Dr Cairncross illustrated ubiquitous delivery bottlenecks that also contribute to inequitable access: “Of the 200 radiation oncologists in South Africa only 44 are employed in the state sector, a shocking indicator of the disparities in the capacity to deliver cancer care. This disparity extends to other health care workers such as nurses, pharmacists, radiographers, physiotherapists, lymphoedema specialists and palliative care nurses. Even within the private sector, patients receive different standards of care depending on the specific medical scheme option package they can afford. Many are subjected to crippling co-payments to complete their treatment.”
Dr Omondi Ogude, a Sandton-based medical oncologist, says Covid-19 has already stretched and tested, and in some areas nearly collapsed, parts of the South African health system, adding to general healthcare access woes. “This makes finding cost-effective solutions to enable life-saving treatment all the more important. In the fast-progressing world of medicine, it has become imperative to find the right treatment for the right patient – at the right time,” he says. “Other priorities include ensuring optimal duration of treatment that will provide the best possible clinical outcome for the patient and reduced wastage for the payer.”
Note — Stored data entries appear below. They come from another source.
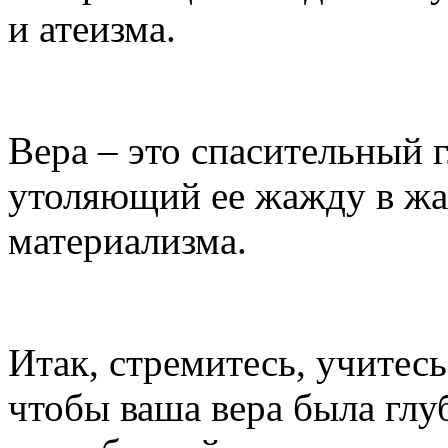
и атеизма.
Вера – это спасительный 
утоляющий ее жажду в жа
материализма.
Итак, стремитесь, учитесь
чтобы ваша вера была глу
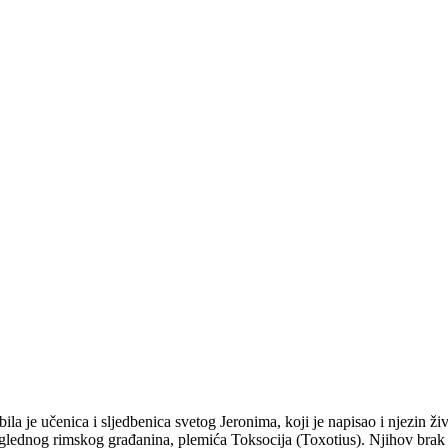
 je učenica i sljedbenica svetog Jeronima, koji je napisao i njezin živo
uglednog rimskog građanina, plemića Toksocija (Toxotius). Njihov brak je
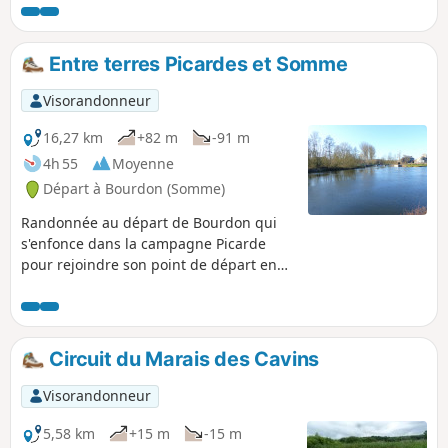
petit cimetière militaire qui nous rappelle, ici aussi, les
horreurs de la guerre. Enfin, profitons des superbes points
de vue sur la vallée et sur la charmante ville d'Auxi.
Entre terres Picardes et Somme
Visorandonneur
16,27 km
+82 m
-91 m
4h 55
Moyenne
Départ à Bourdon (Somme)
Randonnée au départ de Bourdon qui
s'enfonce dans la campagne Picarde
pour rejoindre son point de départ en
longeant le Canal de la Somme.
Circuit du Marais des Cavins
Visorandonneur
5,58 km
+15 m
-15 m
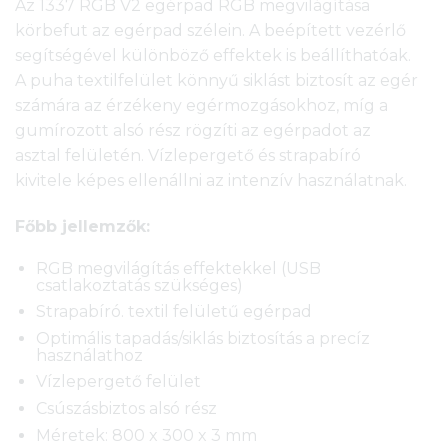
Az 1337 RGB V2 egérpad RGB megvilágítása
körbefut az egérpad szélein. A beépített vezérlő
segítségével különböző effektek is beállíthatóak.
A puha textilfelület könnyű siklást biztosít az egér
számára az érzékeny egérmozgásokhoz, míg a
gumírozott alsó rész rögzíti az egérpadot az
asztal felületén. Vízlepergető és strapabíró
kivitele képes ellenállni az intenzív használatnak.
Főbb jellemzők:
RGB megvilágítás effektekkel (USB
csatlakoztatás szükséges)
Strapabíró. textil felületű egérpad
Optimális tapadás/siklás biztosítás a precíz
használathoz
Vízlepergető felület
Csúszásbiztos alsó rész
Méretek: 800 x 300 x 3 mm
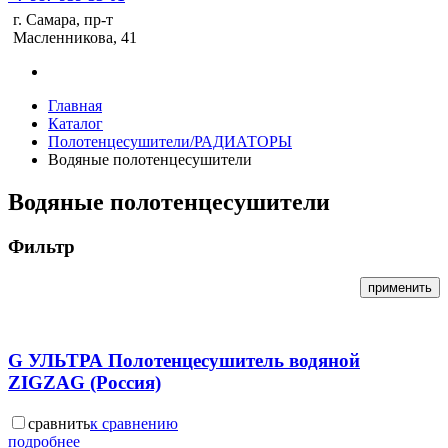
г. Самара, пр-т
Масленникова, 41
Главная
Каталог
Полотенцесушители/РАДИАТОРЫ
Водяные полотенцесушители
Водяные полотенцесушители
Фильтр
G УЛЬТРА Полотенцесушитель водяной
ZIGZAG (Россия)
сравнить
к сравнению
подробнее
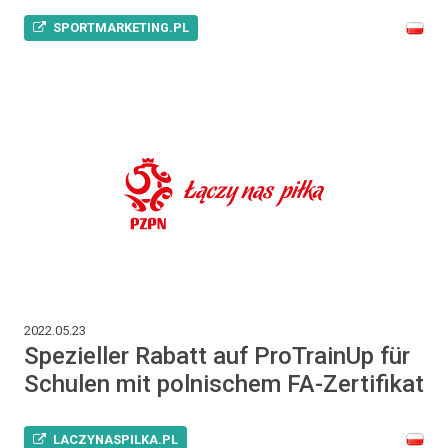
SPORTMARKETING.PL
2022.05.23
Spezieller Rabatt auf ProTrainUp für
Schulen mit polnischem FA-Zertifikat
LACZYNASPILKA.PL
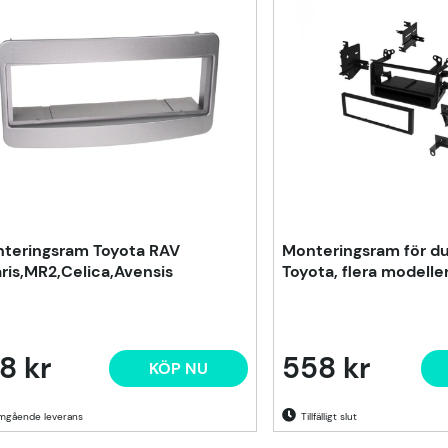
teringsram Toyota RAV
Monteringsram för dub
aris,MR2,Celica,Avensis
Toyota, flera modelle
8 kr
558 kr
KÖP NU
Tillfälligt slut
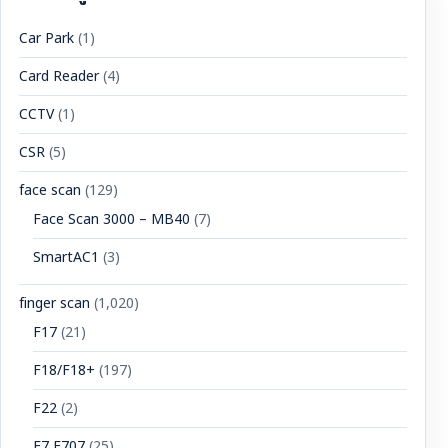
Car Park
(1)
Card Reader
(4)
CCTV
(1)
CSR
(5)
face scan
(129)
Face Scan 3000 – MB40
(7)
SmartAC1
(3)
finger scan
(1,020)
F17
(21)
F18/F18+
(197)
F22
(2)
F7 F707
(25)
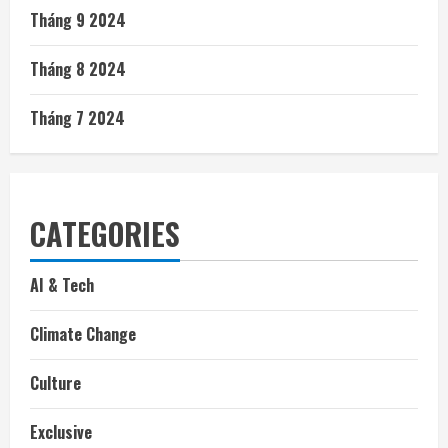
Tháng 9 2024
Tháng 8 2024
Tháng 7 2024
CATEGORIES
AI & Tech
Climate Change
Culture
Exclusive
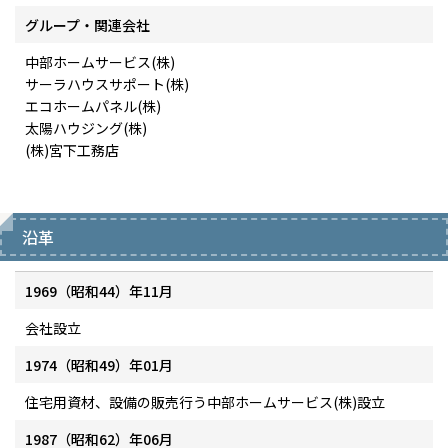
グループ・関連会社
中部ホームサービス(株)
サーラハウスサポート(株)
エコホームパネル(株)
太陽ハウジング(株)
(株)宮下工務店
沿革
1969（昭和44）年11月
会社設立
1974（昭和49）年01月
住宅用資材、設備の販売行う中部ホームサービス(株)設立
1987（昭和62）年06月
The four experts agree that innovative treatment usually comes at a high price due to the cost of drug development but should be accessible at a cost that is affordable to both the patient and the payer. Payers should be able to provide life-saving treatments to their members within manageable risk limits and with a sustainable budget impact. Any feasible model must also address affordability and willingness-to-pay constraints that hamper patient access to care and must be legally compliant.